__TO DO__:
Within the material below, locate the line with "17: (375, 214, 9.98)" and the line with "29: (473, 304, 9.84)", then return those two lines and all lines between them, exactly as written.
(MATERIAL FOR THE TASK)
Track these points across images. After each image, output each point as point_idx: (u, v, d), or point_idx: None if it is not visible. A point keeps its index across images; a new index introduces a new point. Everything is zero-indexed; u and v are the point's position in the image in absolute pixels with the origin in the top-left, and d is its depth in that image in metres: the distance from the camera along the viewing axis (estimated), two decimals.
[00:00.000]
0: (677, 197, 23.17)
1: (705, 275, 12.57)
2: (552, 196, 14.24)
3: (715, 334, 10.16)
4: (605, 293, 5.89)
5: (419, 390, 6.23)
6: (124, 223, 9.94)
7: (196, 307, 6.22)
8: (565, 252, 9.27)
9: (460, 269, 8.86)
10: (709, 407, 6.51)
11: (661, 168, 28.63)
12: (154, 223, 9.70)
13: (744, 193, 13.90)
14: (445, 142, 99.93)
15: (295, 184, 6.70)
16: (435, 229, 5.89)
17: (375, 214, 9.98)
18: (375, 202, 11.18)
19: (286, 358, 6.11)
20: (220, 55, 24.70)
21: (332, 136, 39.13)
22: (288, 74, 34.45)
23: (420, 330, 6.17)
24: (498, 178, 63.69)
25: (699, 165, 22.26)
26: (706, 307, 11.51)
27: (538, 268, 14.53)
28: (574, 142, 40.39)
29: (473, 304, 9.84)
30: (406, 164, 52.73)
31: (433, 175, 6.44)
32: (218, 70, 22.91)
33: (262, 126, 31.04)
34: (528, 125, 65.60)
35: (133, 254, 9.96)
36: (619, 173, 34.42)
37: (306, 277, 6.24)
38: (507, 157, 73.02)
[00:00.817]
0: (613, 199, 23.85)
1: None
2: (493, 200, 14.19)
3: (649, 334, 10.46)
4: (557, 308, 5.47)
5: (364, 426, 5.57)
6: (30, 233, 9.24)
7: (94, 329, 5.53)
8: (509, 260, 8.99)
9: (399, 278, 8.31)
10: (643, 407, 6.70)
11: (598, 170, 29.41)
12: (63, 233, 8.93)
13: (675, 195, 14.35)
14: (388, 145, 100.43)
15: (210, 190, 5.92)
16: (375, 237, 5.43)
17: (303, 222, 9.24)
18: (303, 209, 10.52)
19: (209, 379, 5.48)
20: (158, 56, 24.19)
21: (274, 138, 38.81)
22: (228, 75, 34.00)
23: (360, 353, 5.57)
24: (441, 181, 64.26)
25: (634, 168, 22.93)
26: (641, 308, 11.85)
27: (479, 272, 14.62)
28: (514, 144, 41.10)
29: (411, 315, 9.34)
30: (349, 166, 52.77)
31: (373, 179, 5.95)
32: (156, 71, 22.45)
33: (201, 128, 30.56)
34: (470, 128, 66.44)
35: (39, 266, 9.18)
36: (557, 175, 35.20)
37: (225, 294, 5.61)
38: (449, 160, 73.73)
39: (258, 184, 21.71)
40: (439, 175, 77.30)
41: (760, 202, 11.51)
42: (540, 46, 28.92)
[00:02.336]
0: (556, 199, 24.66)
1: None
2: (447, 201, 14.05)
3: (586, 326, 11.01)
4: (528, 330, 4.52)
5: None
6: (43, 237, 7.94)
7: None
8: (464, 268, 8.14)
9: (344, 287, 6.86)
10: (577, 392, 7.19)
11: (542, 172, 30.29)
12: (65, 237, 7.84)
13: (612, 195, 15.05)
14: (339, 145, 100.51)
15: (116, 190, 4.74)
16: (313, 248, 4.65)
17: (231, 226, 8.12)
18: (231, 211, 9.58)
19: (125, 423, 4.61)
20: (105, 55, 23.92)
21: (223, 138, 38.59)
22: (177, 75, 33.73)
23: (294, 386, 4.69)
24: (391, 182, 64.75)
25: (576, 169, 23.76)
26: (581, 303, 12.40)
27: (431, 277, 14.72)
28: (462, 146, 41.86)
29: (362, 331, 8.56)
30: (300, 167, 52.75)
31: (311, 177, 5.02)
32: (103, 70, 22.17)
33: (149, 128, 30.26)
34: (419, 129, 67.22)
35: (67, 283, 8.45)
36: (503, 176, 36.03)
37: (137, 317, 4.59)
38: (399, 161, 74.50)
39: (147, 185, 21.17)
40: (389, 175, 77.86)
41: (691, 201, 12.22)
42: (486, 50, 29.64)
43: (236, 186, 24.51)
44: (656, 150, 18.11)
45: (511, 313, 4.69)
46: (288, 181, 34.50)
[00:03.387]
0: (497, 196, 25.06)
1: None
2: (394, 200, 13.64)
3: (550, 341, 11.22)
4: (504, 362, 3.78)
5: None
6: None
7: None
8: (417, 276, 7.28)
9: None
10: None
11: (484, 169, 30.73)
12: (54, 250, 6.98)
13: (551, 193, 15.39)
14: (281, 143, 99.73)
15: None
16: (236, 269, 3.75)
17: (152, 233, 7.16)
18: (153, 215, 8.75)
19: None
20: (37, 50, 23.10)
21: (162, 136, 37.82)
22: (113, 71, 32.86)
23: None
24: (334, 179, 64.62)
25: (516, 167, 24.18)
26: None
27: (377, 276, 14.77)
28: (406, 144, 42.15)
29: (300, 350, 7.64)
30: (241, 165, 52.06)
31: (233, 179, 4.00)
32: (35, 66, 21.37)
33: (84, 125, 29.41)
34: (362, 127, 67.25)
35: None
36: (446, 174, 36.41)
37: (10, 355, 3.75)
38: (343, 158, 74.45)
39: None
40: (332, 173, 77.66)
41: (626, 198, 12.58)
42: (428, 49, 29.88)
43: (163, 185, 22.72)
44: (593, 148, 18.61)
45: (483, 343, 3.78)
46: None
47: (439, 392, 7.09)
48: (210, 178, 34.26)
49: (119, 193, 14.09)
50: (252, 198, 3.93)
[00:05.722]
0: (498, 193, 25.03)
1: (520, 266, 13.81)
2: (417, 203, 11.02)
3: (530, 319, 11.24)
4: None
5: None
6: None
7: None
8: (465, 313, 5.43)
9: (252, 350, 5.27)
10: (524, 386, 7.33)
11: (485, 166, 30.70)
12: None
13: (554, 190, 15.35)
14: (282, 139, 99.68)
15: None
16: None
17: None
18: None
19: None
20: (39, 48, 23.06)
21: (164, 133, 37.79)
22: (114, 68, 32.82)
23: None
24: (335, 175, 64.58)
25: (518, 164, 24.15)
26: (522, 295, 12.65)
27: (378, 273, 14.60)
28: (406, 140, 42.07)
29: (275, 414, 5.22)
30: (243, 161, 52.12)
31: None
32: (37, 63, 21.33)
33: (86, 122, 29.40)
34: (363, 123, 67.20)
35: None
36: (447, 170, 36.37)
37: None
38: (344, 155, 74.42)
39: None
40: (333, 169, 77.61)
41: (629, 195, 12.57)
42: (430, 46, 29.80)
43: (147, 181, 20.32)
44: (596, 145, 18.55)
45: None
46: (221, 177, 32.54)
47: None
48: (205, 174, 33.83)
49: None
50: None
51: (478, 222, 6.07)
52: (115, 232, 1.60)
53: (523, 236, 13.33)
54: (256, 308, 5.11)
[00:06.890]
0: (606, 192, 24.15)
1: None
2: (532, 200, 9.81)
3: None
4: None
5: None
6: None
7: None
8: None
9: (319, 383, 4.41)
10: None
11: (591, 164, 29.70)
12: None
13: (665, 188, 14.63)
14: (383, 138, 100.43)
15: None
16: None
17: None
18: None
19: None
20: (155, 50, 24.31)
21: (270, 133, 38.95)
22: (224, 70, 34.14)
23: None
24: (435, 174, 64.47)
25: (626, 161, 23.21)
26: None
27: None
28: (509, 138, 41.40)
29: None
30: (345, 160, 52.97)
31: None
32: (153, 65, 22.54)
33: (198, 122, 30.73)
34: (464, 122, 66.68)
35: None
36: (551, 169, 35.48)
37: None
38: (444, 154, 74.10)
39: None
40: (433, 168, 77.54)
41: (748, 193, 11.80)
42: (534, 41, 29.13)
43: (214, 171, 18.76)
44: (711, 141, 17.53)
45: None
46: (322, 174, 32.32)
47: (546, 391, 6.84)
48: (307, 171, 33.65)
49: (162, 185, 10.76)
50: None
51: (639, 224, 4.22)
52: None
(End MATERIAL FOR THE TASK)
__OUTPUT BELOW__:
17: (375, 214, 9.98)
18: (375, 202, 11.18)
19: (286, 358, 6.11)
20: (220, 55, 24.70)
21: (332, 136, 39.13)
22: (288, 74, 34.45)
23: (420, 330, 6.17)
24: (498, 178, 63.69)
25: (699, 165, 22.26)
26: (706, 307, 11.51)
27: (538, 268, 14.53)
28: (574, 142, 40.39)
29: (473, 304, 9.84)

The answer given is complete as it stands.